Le droit ne peut s’accommoder d’une notion sémantiquement floue et imprécise (minorité ethnique, culturelle, sexuelle...). Rencontrerait-il dans ce cas une forme d’indétermination ou d’impossibilité de systématisation d’une réalité pourtant sociologiquement incontournable ?522 Cette difficulté juridique permet de relever que la finalité des concepts juridiques n’est pas tant, comme le souligne un auteur, “la connaissance ou une description de l’essence des choses, états ou situations, mais la viabilisation de l’application à une chose, état ou situation, d’une norme juridique déterminée ou d’un ensemble déterminé de normes juridiques”523.

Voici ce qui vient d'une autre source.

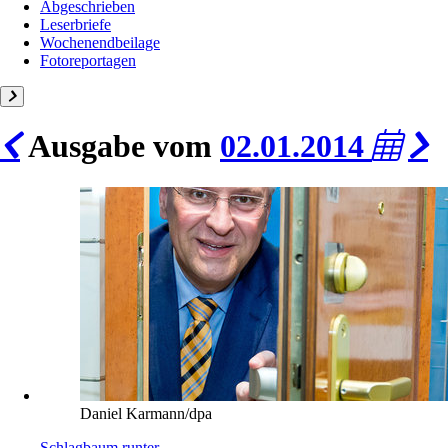
Abgeschrieben
Leserbriefe
Wochenendbeilage
Fotoreportagen
Ausgabe vom
02.01.2014
Daniel Karmann/dpa
Schlagbaum runter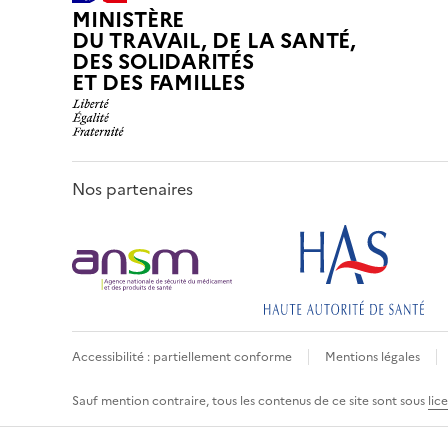
MINISTÈRE
DU TRAVAIL, DE LA SANTÉ,
DES SOLIDARITÉS
ET DES FAMILLES
Nos partenaires
Accessibilité : partiellement conforme
Mentions légales
Sauf mention contraire, tous les contenus de ce site sont sous
lic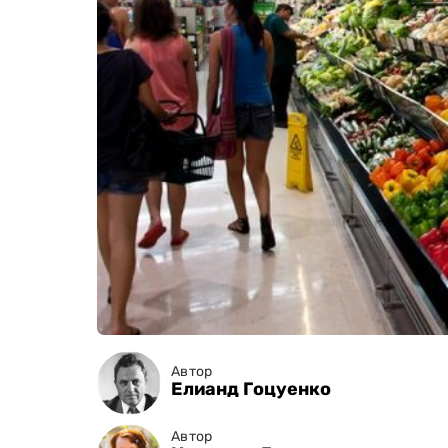
Автор
Елианд Гоцуенко
Автор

Mais, au sein d’un corps social non plus homogène mais hétérogène, c’est-à-dire par l’existence d’inégalités concrètes524, la collectivité nationale n’est plus uniforme mais différenciée selon divers rapports. Une norme juridique générale peut se voir qualifier d’inique, voire d’injuste dans son application à la réalité sociale : la pesanteur des réalités sociologiques impose au droit l’adoption d’une raison juridique, d’un référentiel nouveau au regard de son domaine d’intervention525 : la notion de discrimination est la traduction majeure de cette évolution ici constatée.
J. Mourgeon, Les droits de l’homme, Coll. “Que sais-je ?”, PUF, Paris, 1990, p. 47
D. Rousseau, “Droits collectifs et droits de l’individu”, in H. Giordan et R. Bistolfi (ed.), L’Evénement européen , Minorités- quelles chances pour l’Europe ?,1991, n° 16, oct. 1991, pp 51-58.

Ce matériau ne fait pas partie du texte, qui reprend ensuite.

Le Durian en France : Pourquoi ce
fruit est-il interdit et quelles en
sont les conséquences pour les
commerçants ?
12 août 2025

J. Dabin, “Droit de classe et droit commun- Quelques réflexions critiques”, Recueils d’études en l’honneur d’ Edouard Lambert, Tome III, LGDJ, Sirey, 1938, p. 66 ; par “classe”, l’auteur entend “toute catégorie quelconque résultant d’une différenciation entre les hommes”.
D. Lochak, op. cit. , 1992, p. 135.
G. Soulier, “Droits des minorités et pluralisme juridique”, R.R.J, 1993-2, pp. 625-638.
E.R. Grau, “Notes sur les concepts juridiques”, R.R.J, 1994-3, p. 772.
Les hommes de la Révolution étaient déjà conscients de ce dilemme : “la société s’est formée par le besoin de maintenir l’égalité des droits au milieu de l’inégalité des moyens” (Art. VI de la déclaration du 6 ° Bureau, juillet 1789 ) ou encore Sièyes qui déclare que “si les hommes ne sont pas égaux en moyens, c’est-à-dire en richesses, en esprit, en force, etc..., il ne suit pas qu’ils ne soient pas tous égaux en droits” (Art. XVI de son 1° projet de déclaration, 20-21 juillet 1789 ), mais leur foi absolue en la loi nationale dissimulait mal cette contradiction .V. S. Rials, op. cit., pp. 603-622.
A.J. Arnaud, Critique de la raison juridique-1.Où va la sociologie du droit ?, LGDJ, Bibl. philo. dr., Vol. XXVI, 1981, p. 27, où l’auteur définit la raison juridique comme étant “le moteur en vertu duquel un système juridique s’organise de façon cohérente et propre à réaliser certaines fins”.